Элеонора смотрела, как накрывали на стол, раскладывали еду, ставили стулья. В последнюю очередь налили вина в тонкие венецианского стекла бокалы, потом худая женщина вслед за остальными покинула комнату. Элеонора осталась наедине с полковником Фарреллом. Разочарованная, что ей не удалось выйти из комнаты, она ощутила комок в горле. Усилием воли Элеонора попыталась сдержаться и поймала на себе напряженный изучающий взгляд полковника. По случаю обеда он побрился, но форму не надел. Он был в бриджах и белой батистовой рубашке с открытым воротом. Его кожа цвета красной меди резко контрастировала с белым цветом, особенно в мигающем пламени свечи. Свеча отбрасывала тени на его лицо, делая нос клювообразным, высокие скулы еще острее, и в какой-то момент Элеоноре показалось, что в нем есть что-то дикое и древнее, уже в самих чертах его лица. Но он сделал шаг, и это впечатление исчезло. А она все еще стояла, завороженная только что увиденным образом, когда он шагнул к двери на галерею и широко распахнул ее.

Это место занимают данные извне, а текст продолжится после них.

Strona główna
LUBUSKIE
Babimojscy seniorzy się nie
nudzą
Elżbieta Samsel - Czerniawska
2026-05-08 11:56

В комнату ворвалась ночная прохлада, неся с собой теплый аромат апельсиновых цветов и дикой гардении. Человек у окна положил руки на железную решетку, украшенную кованым прихотливым рисунком, и слегка покачал, ее. Цепи и замки держали крепко, лязгнув в ответ холодным металлическим звуком.

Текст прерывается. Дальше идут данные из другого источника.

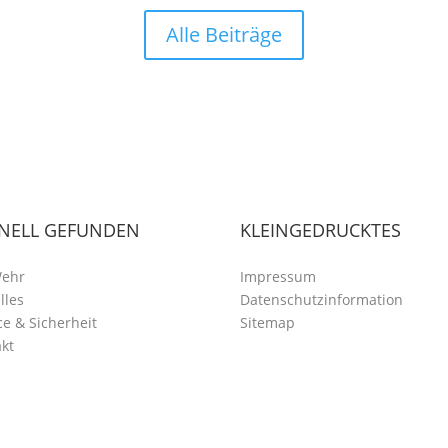
Alle Beiträge
NELL GEFUNDEN
KLEINGEDRUCKTES
Wehr
Impressum
lles
Datenschutzinformation
ce & Sicherheit
Sitemap
kt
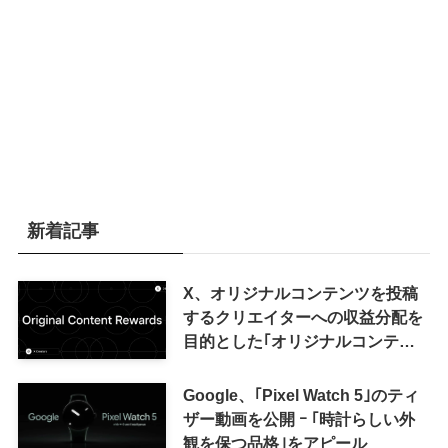
新着記事
X、オリジナルコンテンツを投稿
するクリエイターへの収益分配を
目的とした｢オリジナルコンテン
ツ報酬プログラム｣を導入へ ｰ 従
来の｢収益分配｣は廃止
Google、｢Pixel Watch 5｣のティ
ザー動画を公開 ｰ ｢時計らしい外
観を保つ品格｣をアピール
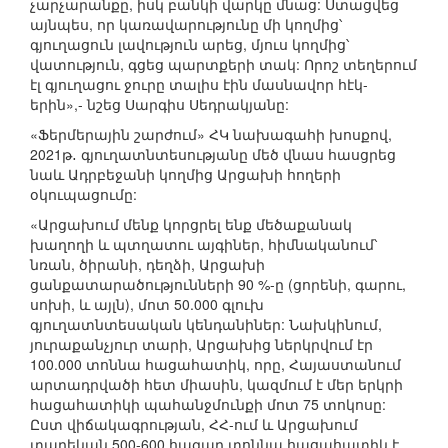
չարչարանքը, իսկ բանկի վարկը մնաց: Ստացվեց
այնպես, որ կառավարությունը մի կողմից՝
գյուղացուն լավություն արեց, մյուս կողմից՝
վատություն, գցեց պարտքերի տակ: Որոշ տեղերում
էլ գյուղացու ջուրը տալիս էին մասնավոր հէկ-
երին»,- նշեց Սարգիս Սեդրակյանը:
«Ֆերմերային շարժում» ՀԿ նախագահի խոսքով,
2021թ․ գյուղատնտեսությանը մեծ վնաս հասցրեց
նաև Ադրբեջանի կողմից Արցախի հողերի
օկուպացումը:
«Արցախում մենք կորցրել ենք մեծաքանակ
խաղողի և պտղատու այգիներ, հիմնականում՝
նռան, ծիրանի, դեղձի, Արցախի
ցանքատարածությունների 90 %-ը (ցորենի, գարու,
սոխի, և այլն), մոտ 50.000 գլուխ
գյուղատնտեսական կենդանիներ: Նախկինում,
յուրաքանչյուր տարի, Արցախից ներկրվում էր
100.000 տոննա հացահատիկ, որը, Հայաստանում
արտադրվածի հետ միասին, կազմում է մեր երկրի
հացահատիկի պահանջմունքի մոտ 75 տոկոսը:
Ըստ վիճակագրության, ՀՀ-ում և Արցախում
տարեկան 500-600 հազար տոննա հացահատիկ է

Увидев удовлетворенное выражение на его лице, Элеонора сжала пальцы в кулаки с такой силой, что ногти впились в ладони. Резким движением она засунула кулаки в складки юбок. Моментально насторожившись, он резко повернулся, но, увидев, что она спокойно стоит там, где стояла, расслабился и пододвинул ей стул. Невеселая улыбка скривила его губы. Усевшись, Элеонора бросила на него быстрый взгляд из-под ресниц. Сколько ему лет? Тридцать? Тридцать пять? От глаз веером разбегались морщины, глубокие складки у рта не красили его лицо, но оно запоминалось своей неповторимостью.